■ Source text ■

· · · · · · ·

It has also been said that over 80% of people will not stick to their New Year’s plan by February.  FEBRUARY!  That’s one month off to a great start and then nothing. Nada.  These people start out the year well- with the right intentions and probably the right mindset, but old habits die hard.  Life happens.  And the New Year’s resolutions are gone.  I’ve even heard that some people have the same resolution every year, or close to.

You probably know those people- maybe they are you?  Maybe the resolution is to workout more.  A gym membership is bought (usually for a cheap price), swearing to those around you this will be different… there are often a lot of visits in the first week or two, but the visits consist of walking in-maybe doing some cardio-maybe doing some weights, knowing the difference between the “regulars” and those there for their resolutions.  Maybe it’s even a little intimidating.  The results aren’t there that you would have hoped for.  Excuses start to take creep in.  And now there’s this gym membership being paid for, but not being used.

· · · · · · ·

■ Material provided ■
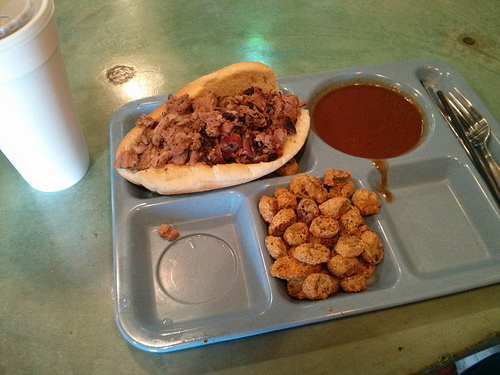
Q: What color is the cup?
A: White.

· · · · · · ·

■ Actions to take ■
A – List every sentence in the text on New Year's resolutions that is two words or shorter.
B – Summarize the text on New Year's resolutions in two sentences.

■ Task-by-task answers ■
A –
FEBRUARY!
Nada.
Life happens.

B – Over 80% of people reportedly abandon their New Year's plans by February, because despite starting well, old habits die hard and life gets in the way. A resolution to work out more, for example, often brings a cheap gym membership and many visits in the first week or two, but the hoped-for results don't appear and excuses creep in, leaving a membership that is paid for but not used.